A estupefação é cada vez maior nas redes sociais, onde as fotos da caçada estão a tornar-se virais: mais de 500 animais foram abatidos numa montaria na Herdade da Torre Bela, em Azambuja. Uma empresa espanhola organizou a montaria de caça grossa, para quase duas de dezenas de caçadores, já há alguns dias, que terá ido muito além dos números que são habituais nesta prática cinegética. Porém, só agora, quer as autoridades locais, quer o Instituto da Conservação da Natureza e das Florestas (ICNF) foram confrontados com o cenário.
“Conseguimos de novo! 540 animais com 16 caçadores em Portugal, um recorde numa super montaria“, lia-se, até ao final da tarde desta segunda-feira, numa publicação no Facebook, que entretanto foi apagada, perante a ira que provocou nos utilizadores daquela rede social.
“Estou tão surpreendido como toda a gente que desconhecia este caso. Já questionei várias entidades, porque a Câmara da Azambuja não tutela as atividades de caça, já confrontei o senhor ministro do Ambiente, que tutela o ICNF, porque queremos saber se aquilo que ali aconteceu teve alguma moldura legal e por quem foi autorizado”, confessou à VISÃO Luís de Sousa, presidente da Câmara da Azambuja, concelho onde se localiza aquela herdade, que é a maior área agrícola muralhada do País .
O autarca admitiu que, tal como explicou ao ministro do Ambiente, João Pedro Matos Fernandes, a montaria terá acontecido na última quinta-feira, 17 de dezembro, perante os relatos da população local, que se terá apercebido dos disparos.
A VISÃO já questionou o ICNF, que tutela o setor cinegético, e a Direção Geral de Alimentação e Veterinária (DGAV), sobre a eventual presença no local de algum veterinário que tenha certificado tal dimensão de caça, mas ainda não houve respostas. Assim como a GNR, a quem a VISÃO perguntou se só soube de tal iniciativa agora e se o Serviço de Proteção da Natureza e do Ambiente (SEPNA) já esteve no local.

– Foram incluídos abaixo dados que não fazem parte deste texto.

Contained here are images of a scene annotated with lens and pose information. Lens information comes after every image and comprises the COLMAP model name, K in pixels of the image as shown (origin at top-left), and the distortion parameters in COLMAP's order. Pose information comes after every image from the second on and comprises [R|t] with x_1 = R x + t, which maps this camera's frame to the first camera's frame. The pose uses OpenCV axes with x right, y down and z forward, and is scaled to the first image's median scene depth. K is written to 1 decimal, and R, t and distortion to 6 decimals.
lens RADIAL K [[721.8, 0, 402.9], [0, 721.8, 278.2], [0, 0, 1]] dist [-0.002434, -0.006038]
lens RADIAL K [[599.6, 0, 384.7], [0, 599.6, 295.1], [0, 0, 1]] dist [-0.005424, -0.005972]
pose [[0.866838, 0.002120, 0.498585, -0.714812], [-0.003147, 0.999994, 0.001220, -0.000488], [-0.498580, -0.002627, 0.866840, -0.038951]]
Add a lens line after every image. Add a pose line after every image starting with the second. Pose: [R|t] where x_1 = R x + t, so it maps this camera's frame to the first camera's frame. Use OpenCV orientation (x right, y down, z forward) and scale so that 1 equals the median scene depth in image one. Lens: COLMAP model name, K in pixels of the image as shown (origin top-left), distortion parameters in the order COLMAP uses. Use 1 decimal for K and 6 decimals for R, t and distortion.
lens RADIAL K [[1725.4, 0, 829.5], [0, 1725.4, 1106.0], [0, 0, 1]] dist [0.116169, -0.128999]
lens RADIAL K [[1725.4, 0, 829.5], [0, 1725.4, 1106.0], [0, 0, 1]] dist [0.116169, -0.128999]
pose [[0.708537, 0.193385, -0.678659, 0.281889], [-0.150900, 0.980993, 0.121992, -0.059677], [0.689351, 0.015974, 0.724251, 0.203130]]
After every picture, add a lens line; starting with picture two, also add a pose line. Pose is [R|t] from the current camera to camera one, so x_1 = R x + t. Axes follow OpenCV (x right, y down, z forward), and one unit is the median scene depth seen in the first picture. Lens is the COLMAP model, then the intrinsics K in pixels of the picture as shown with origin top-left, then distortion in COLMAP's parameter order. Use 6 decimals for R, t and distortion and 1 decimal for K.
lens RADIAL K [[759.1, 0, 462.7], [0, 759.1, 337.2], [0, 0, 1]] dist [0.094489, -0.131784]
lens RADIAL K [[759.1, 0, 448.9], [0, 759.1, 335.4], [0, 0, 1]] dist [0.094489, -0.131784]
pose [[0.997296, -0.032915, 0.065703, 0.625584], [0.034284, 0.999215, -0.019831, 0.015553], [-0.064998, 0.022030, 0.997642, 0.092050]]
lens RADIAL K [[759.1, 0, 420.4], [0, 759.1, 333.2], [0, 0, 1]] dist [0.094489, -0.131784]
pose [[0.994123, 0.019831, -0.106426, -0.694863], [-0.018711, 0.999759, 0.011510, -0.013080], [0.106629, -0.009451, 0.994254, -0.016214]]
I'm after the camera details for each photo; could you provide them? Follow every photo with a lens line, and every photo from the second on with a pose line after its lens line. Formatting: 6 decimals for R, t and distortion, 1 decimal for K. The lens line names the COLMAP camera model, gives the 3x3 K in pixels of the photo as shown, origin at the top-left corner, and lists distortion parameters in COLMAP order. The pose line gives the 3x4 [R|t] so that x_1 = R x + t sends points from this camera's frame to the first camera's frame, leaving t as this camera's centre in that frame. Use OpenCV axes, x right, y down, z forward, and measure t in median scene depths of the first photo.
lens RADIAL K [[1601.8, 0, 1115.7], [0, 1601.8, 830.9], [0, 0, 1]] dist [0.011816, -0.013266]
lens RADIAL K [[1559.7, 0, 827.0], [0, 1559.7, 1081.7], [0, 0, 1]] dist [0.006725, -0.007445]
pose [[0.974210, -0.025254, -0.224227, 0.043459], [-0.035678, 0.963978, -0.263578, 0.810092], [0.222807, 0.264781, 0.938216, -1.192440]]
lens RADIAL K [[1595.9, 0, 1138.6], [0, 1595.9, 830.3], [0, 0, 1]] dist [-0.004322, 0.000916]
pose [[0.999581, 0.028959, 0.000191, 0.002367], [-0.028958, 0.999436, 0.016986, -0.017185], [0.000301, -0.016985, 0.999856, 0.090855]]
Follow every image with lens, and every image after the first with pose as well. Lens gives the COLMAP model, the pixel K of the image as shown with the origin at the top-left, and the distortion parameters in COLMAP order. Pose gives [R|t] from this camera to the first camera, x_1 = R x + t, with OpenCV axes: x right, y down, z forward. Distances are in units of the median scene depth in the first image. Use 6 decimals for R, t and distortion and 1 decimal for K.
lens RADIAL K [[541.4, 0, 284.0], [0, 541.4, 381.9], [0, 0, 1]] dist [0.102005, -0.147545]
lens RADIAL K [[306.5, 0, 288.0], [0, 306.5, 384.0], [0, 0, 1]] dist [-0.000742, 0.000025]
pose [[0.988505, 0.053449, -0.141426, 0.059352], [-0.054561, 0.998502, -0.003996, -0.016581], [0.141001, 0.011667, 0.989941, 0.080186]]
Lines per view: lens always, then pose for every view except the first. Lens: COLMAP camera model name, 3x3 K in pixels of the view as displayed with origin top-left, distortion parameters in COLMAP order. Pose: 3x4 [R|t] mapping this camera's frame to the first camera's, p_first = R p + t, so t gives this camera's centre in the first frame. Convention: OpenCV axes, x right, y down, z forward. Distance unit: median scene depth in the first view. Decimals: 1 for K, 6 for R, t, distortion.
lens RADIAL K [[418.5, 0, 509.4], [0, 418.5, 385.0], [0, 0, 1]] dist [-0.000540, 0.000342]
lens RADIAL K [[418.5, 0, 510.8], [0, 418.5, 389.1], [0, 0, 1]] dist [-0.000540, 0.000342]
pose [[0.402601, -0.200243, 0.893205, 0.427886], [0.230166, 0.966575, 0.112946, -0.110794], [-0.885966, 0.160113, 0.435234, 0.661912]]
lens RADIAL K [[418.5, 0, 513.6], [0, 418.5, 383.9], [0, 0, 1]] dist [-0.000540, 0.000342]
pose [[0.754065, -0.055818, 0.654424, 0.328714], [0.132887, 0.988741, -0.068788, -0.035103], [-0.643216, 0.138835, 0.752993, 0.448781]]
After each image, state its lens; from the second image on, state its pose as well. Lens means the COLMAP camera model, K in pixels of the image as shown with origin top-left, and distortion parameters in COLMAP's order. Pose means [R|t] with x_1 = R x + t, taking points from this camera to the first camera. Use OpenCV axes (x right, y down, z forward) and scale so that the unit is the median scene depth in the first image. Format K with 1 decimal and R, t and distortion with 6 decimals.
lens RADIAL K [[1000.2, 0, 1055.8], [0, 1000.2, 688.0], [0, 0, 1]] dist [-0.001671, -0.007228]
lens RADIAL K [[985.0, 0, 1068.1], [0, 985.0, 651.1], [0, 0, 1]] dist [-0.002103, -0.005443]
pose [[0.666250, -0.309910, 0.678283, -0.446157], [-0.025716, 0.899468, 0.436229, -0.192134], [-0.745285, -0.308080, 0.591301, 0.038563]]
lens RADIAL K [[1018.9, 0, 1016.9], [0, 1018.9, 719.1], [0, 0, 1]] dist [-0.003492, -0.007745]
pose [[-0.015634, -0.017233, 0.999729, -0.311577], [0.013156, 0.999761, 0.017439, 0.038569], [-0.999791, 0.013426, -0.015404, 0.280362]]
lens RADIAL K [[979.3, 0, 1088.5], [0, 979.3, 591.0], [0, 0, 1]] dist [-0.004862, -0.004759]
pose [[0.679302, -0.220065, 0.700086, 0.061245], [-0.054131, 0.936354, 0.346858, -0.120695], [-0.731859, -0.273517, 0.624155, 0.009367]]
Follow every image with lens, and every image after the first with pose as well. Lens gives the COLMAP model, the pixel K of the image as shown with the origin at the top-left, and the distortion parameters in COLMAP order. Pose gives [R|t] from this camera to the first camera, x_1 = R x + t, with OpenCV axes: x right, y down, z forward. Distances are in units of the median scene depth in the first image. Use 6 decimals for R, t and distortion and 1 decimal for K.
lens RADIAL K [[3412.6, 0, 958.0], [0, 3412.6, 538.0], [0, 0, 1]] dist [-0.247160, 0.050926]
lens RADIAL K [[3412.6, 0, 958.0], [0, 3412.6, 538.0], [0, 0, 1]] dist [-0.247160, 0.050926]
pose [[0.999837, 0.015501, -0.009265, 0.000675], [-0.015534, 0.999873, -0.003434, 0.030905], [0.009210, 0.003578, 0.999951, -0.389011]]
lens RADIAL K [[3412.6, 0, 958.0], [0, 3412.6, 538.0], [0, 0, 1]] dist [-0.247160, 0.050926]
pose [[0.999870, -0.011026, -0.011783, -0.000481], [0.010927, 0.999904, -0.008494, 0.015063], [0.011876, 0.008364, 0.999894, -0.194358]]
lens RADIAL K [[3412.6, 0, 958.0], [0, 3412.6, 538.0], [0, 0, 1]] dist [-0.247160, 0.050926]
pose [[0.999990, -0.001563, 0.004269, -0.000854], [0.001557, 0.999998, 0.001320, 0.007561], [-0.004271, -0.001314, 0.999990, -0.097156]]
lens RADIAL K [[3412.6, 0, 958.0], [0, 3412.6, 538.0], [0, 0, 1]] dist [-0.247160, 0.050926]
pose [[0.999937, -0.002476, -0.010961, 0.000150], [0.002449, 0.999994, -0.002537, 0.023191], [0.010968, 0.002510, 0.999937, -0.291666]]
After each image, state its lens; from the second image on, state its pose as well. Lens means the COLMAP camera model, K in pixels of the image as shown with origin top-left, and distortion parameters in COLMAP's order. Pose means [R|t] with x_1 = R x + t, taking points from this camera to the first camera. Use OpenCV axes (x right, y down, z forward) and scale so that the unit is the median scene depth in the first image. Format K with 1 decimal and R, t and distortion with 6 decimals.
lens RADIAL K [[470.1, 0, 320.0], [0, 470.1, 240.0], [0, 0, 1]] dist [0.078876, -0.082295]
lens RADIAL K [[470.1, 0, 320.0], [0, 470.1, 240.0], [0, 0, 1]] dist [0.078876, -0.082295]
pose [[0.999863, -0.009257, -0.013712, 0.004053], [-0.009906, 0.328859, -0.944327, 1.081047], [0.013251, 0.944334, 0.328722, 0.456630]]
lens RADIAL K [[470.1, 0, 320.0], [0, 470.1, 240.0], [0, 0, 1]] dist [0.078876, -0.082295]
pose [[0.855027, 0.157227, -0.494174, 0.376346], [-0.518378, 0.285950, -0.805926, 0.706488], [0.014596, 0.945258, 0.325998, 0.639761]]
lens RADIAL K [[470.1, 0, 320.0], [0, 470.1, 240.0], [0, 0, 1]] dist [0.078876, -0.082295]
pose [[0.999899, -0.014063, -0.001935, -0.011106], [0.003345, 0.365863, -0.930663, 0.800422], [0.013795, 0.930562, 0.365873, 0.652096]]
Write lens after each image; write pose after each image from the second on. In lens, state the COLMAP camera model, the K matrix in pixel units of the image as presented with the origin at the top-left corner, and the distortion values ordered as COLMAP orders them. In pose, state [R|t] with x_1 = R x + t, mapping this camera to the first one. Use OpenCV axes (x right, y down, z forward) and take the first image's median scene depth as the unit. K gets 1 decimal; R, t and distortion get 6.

A iniciativa foi organizada pela “Huntings Spain and Portugal, Monteros de La Cabra”, a quem a VISÃO contactou. Do outro lado do telefone, uma porta-voz da empresa espanhola recusou prestar qualquer esclarecimento. O mesmo gesto por parte da Herdade da Torre Bela, cuja gestão é assegurada por uma empresa portuguesa, mas sobre a qual há muito se questiona a quem pertence. Em agosto, o hacker português Rui Pinto atribuiu à empresária angolana Isabel dos Santos a posse daquelas terras.
“Não é caça, é abate”
Para o presidente da Confederação Nacional dos Caçadores Portugueses (CNCP), José Luís Bernardino, “o que ali aconteceu é desprovido de ética e lamentável pela forma como ocorreu”. “Só gostava que aquilo não tivesse acontecido e muito menos que a divulgação fosse feita pela empresa espanhola em questão de tal forma, que não é nada prestigiante para a própria, principalmente quando se usa a palavra ‘recorde’ para descrever o sucedido”, disse à VISÃO.
“Aquilo não é caça, é puro abate. Não vejo que alguém possa abater 30 e tal animais em média pelo prazer de caçar. Na verdade, poderemos estar perante uma sobrepopulação de animais de caça maior [corços, veados ou javalis], que foram criados dentro da herdade e que, com a pandemia, possam ter atingido um número incomportável. Mas também pode haver ali algum plano de limpeza do terreno”, explicou José Luís Bernardino, aludindo ao projeto de energia renovável que está a ser estudado para aquela propriedade.
Segundo o responsável pela CNCP, “o consumo de carne de caça esta generalizado em Espanha e o que tem acontecido é que, de forma a angariar caça maior, várias empresas têm estabelecido contratos com herdades portuguesas, onde se desenvolvem efetivos [de animais] grandes e que fornecem, por norma, os animais abatidos”.
“Agora, uma empresa publicar estas fotos, neste momento, quando o setor da caça foi extremamente afetado pela pandemia, não é nada gratificante”, concluiu.
PAN exige explicações ao Governo
À VISÃO, o PAN adiantou que “já questionou o Governo, através do Ministério do Ambiente e Ação Climática, liderado por João Pedro Matos Fernandes, com vista a apurar o que levou à autorização desta montaria, numa zona de grande sensibilidade ecológica, envolta em polémica, para onde está, inclusivamente, prevista a instalação de uma central fotovoltaica com 775 hectares e cujo Estudo de Impacte Ambiental (EIA) encontra-se ainda em fase de consulta pública até 20 de janeiro de 2021”.
“Além disso, o PAN requereu também hoje uma audição ao Ministro do Ambiente com caráter de urgência para esclarecer esta situação”, apontou o partido.